Action item A => In the passage on Middle East politics, on what date did Hezbollah sweep elections in the south of Lebanon?
Action item B => Reproduce the passage on Middle East politics from "Syria, meanwhile, went" to "country's Sunni Arabs.".

Text provided =>
================================

Hezbollah, after sweeping elections in the
south of the country on June 5 in Lebanon's
staggered polls, laughed at American demands that
it disarm. Hamas holds the balance of power in
Palestine after Mahmoud Abbas postponed
parliamentary elections scheduled for July 17.
Syria, meanwhile, went back to its usual business
of intimidating local as well as Lebanese
opponents. And on June 8, Iraq's Shi'ite and
Kurdish leaders embraced the ethnic militias now
engaged in a low-level civil war with the
country's Sunni Arabs.
What should
frighten Washington is not the quantity, but
rather the character of attacks against coalition
forces and their Iraqi auxiliaries. The resistance
lost its capacity for frontal assault after
Fallujah, but has undiminished capacity for
suicide attacks, a method that bespeaks incurable
desperation. As the chart below makes clear, the
consistency of the coalition casualty rate
suggests that a broader trend is at work, rather
than a few instances of die-hard fanaticism. It is
hard to obtain accurate monthly data for
casualties among Iraqi forces, but they scale the
same way.
Blowing oneself up to
kill one's enemy is not the sort of gesture we
expect from groups that have given serious thought
to parliamentary democracy. The US authorities now
admit that foreign fighters comprise an
insignificant fraction of Iraqi resisters. It is
not only the Islamist fanatics, but also the
locals who walk into a crowd of Iraqi police
recruits with a bomb belt.

================================

Dataset records =>
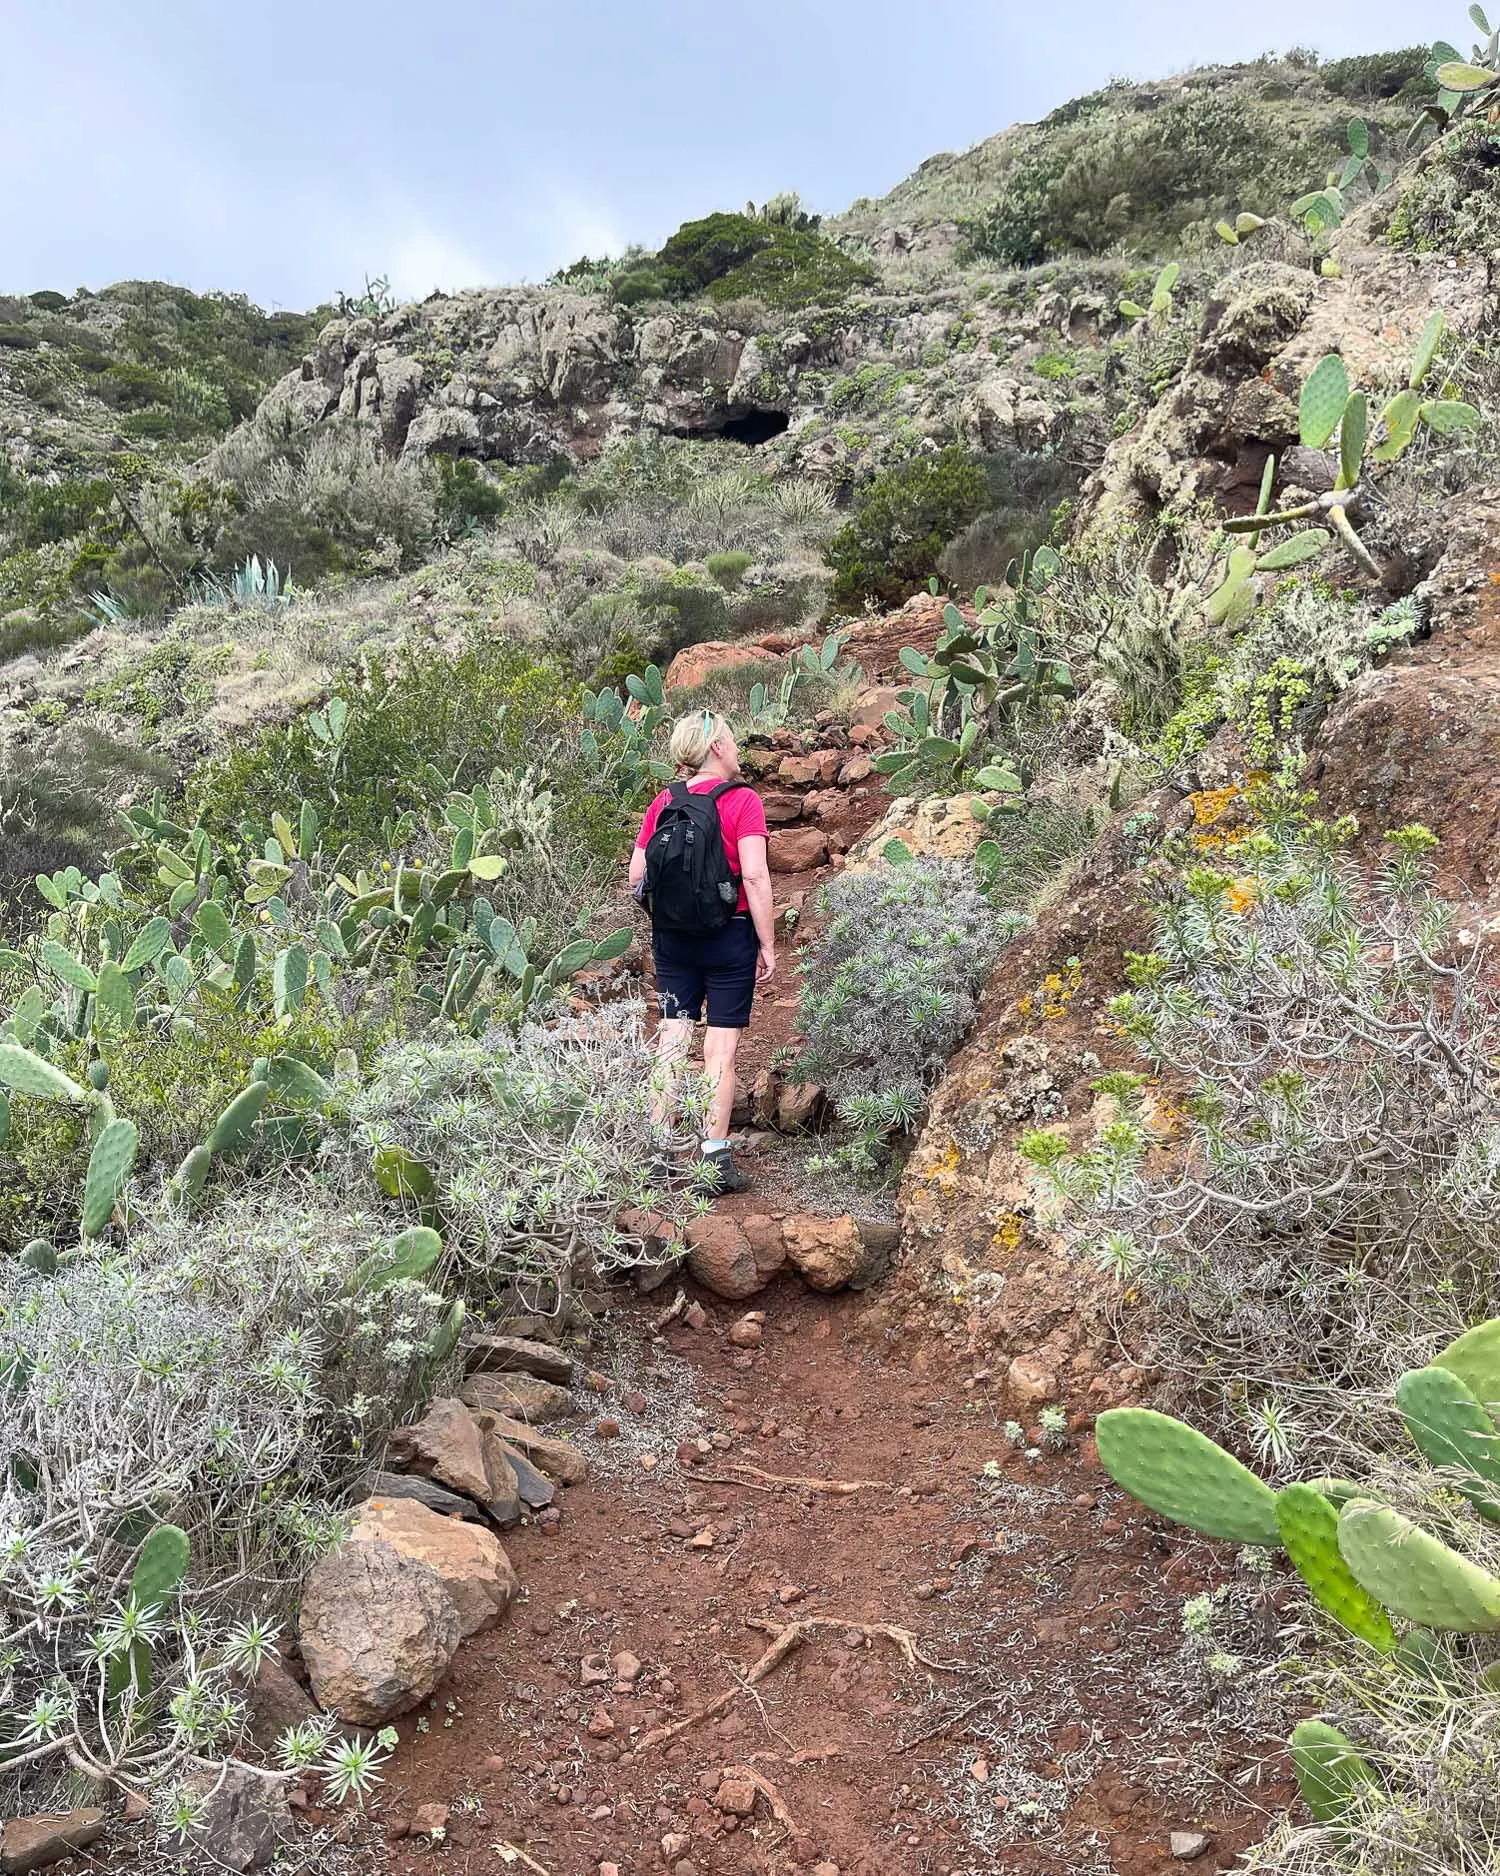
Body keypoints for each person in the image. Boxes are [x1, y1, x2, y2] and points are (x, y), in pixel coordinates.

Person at [629, 710, 775, 1194]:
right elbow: (753, 876)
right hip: (729, 936)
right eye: (731, 741)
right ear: (716, 747)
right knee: (720, 1050)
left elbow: (636, 877)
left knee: (672, 1039)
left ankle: (653, 1151)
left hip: (673, 940)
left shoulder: (663, 802)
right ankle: (712, 1162)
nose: (737, 749)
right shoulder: (744, 801)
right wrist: (767, 943)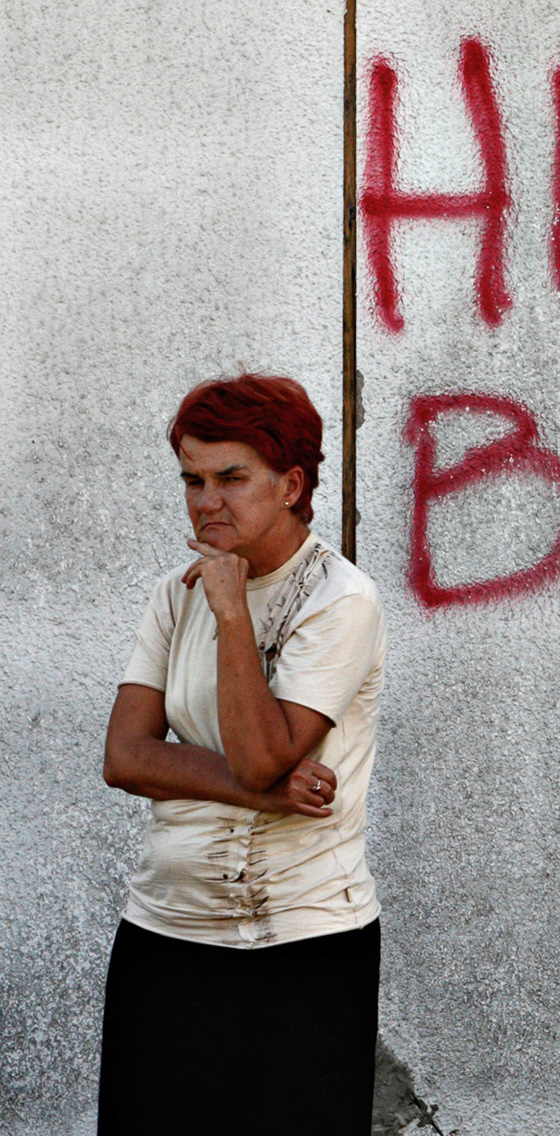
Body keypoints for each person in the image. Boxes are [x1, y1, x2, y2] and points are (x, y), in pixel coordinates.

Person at [98, 373, 386, 1136]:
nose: (205, 501)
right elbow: (125, 755)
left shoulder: (340, 600)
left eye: (232, 477)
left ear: (292, 484)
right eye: (192, 479)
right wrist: (263, 794)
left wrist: (231, 610)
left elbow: (262, 754)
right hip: (166, 933)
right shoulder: (173, 593)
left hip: (303, 946)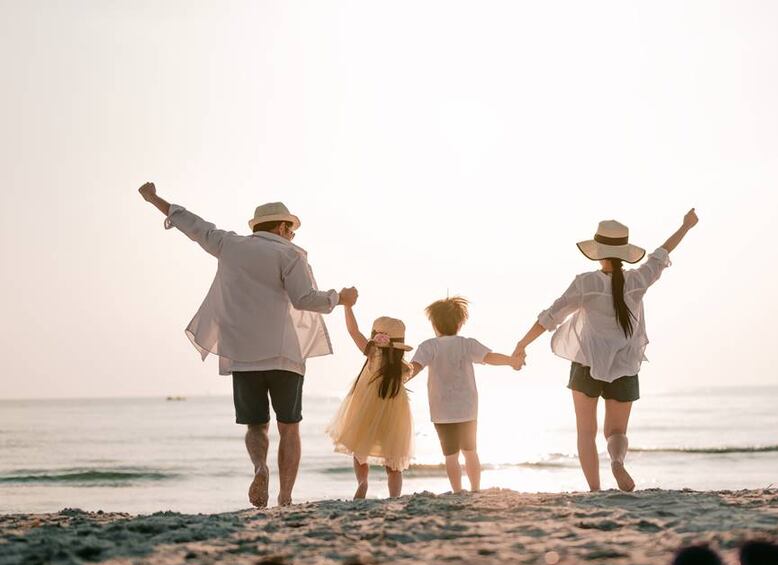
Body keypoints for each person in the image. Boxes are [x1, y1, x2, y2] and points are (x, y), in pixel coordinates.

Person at [138, 182, 357, 508]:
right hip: (284, 354)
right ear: (283, 227)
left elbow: (193, 225)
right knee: (289, 427)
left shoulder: (229, 244)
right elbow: (303, 299)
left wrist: (155, 199)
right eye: (291, 231)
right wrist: (339, 298)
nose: (292, 237)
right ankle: (285, 497)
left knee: (256, 425)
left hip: (242, 354)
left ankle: (259, 467)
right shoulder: (289, 254)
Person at [513, 209, 700, 491]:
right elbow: (661, 253)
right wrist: (685, 226)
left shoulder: (586, 283)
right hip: (625, 364)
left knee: (586, 433)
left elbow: (551, 317)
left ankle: (595, 490)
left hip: (587, 362)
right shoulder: (638, 280)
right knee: (616, 432)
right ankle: (616, 461)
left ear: (598, 252)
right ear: (624, 253)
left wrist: (522, 345)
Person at [409, 297, 522, 493]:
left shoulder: (428, 346)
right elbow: (491, 357)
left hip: (441, 410)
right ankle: (475, 489)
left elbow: (414, 368)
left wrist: (396, 380)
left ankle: (457, 491)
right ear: (460, 323)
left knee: (450, 455)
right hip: (467, 408)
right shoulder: (467, 344)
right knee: (471, 452)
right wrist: (512, 361)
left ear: (434, 324)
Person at [327, 311, 414, 498]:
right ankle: (394, 496)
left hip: (367, 406)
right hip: (395, 411)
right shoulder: (404, 367)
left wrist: (348, 307)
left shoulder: (372, 353)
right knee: (394, 458)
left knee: (360, 448)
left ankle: (363, 482)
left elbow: (353, 331)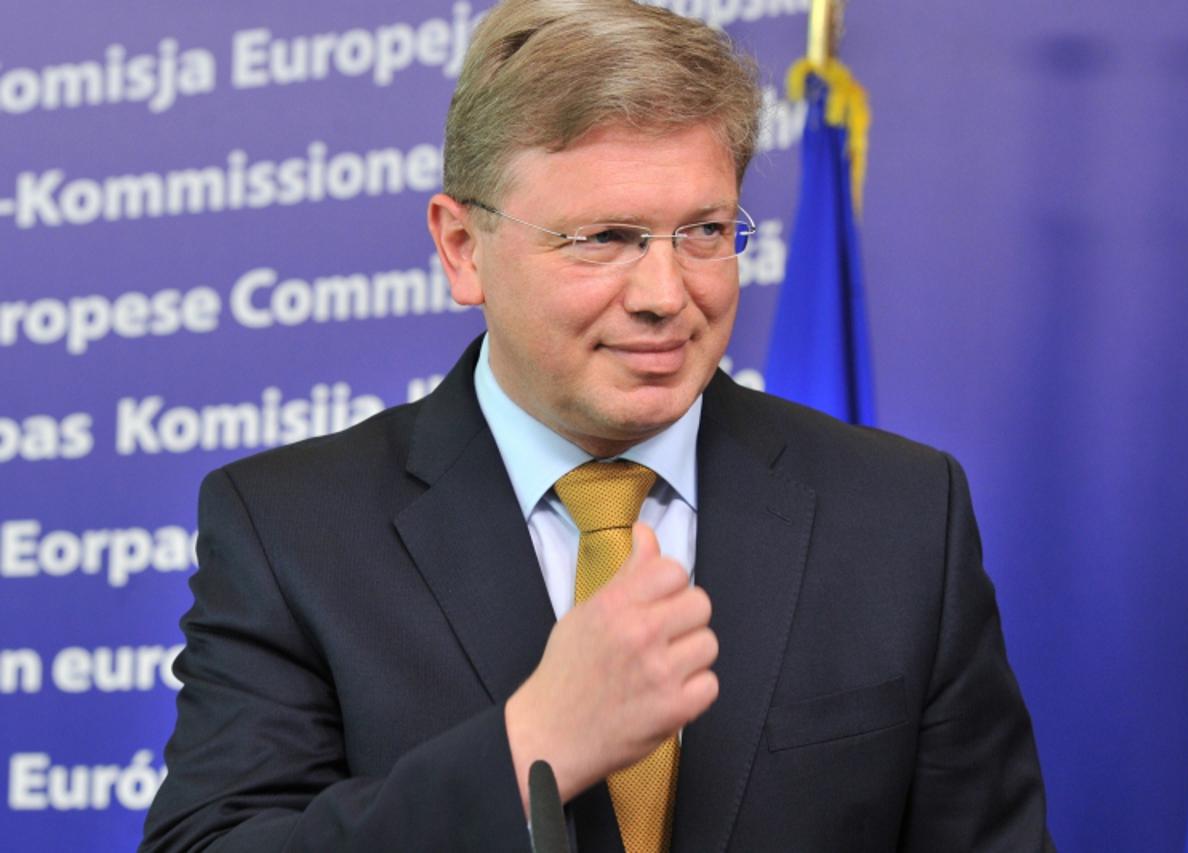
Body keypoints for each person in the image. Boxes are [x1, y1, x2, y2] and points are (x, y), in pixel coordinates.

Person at [142, 0, 1053, 849]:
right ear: (463, 249)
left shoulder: (900, 514)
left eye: (703, 231)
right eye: (605, 238)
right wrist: (531, 743)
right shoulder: (288, 527)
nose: (666, 296)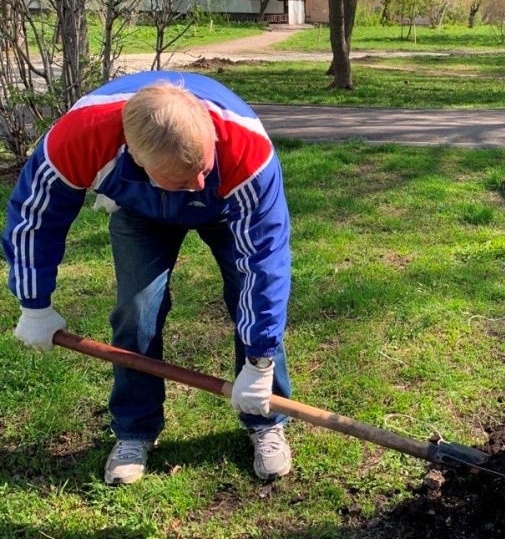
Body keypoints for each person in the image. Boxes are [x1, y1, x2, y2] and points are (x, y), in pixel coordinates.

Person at [3, 71, 293, 485]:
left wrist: (259, 359)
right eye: (181, 179)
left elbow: (265, 266)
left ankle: (267, 420)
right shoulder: (81, 137)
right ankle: (135, 430)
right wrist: (34, 304)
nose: (195, 184)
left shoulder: (244, 150)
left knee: (243, 295)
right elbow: (35, 219)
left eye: (201, 169)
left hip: (227, 208)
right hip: (139, 210)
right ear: (138, 158)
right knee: (136, 312)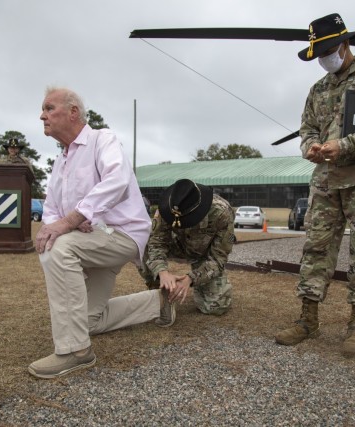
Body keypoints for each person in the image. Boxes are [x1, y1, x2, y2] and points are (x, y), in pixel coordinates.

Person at [274, 13, 355, 356]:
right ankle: (308, 320)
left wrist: (343, 146)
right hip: (327, 180)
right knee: (315, 248)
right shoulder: (318, 88)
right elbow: (307, 129)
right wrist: (311, 149)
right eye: (317, 53)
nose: (323, 59)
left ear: (344, 44)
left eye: (327, 50)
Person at [28, 86, 175, 379]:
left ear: (73, 112)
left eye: (48, 108)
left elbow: (117, 180)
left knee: (58, 248)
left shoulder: (101, 139)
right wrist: (66, 221)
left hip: (122, 235)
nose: (41, 115)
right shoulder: (60, 161)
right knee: (87, 320)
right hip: (93, 241)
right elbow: (52, 210)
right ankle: (158, 302)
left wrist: (74, 219)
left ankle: (75, 351)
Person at [138, 179, 235, 316]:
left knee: (216, 307)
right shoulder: (168, 206)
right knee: (142, 242)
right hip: (176, 245)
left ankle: (203, 288)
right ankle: (160, 289)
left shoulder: (221, 212)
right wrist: (162, 272)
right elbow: (156, 243)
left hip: (204, 255)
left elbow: (218, 258)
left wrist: (190, 279)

================================

Answer space A => June 5

Answer space B =>
Syria, meanwhile, went back to its usual business
of intimidating local as well as Lebanese
opponents. And on June 8, Iraq's Shi'ite and
Kurdish leaders embraced the ethnic militias now
engaged in a low-level civil war with the
country's Sunni Arabs.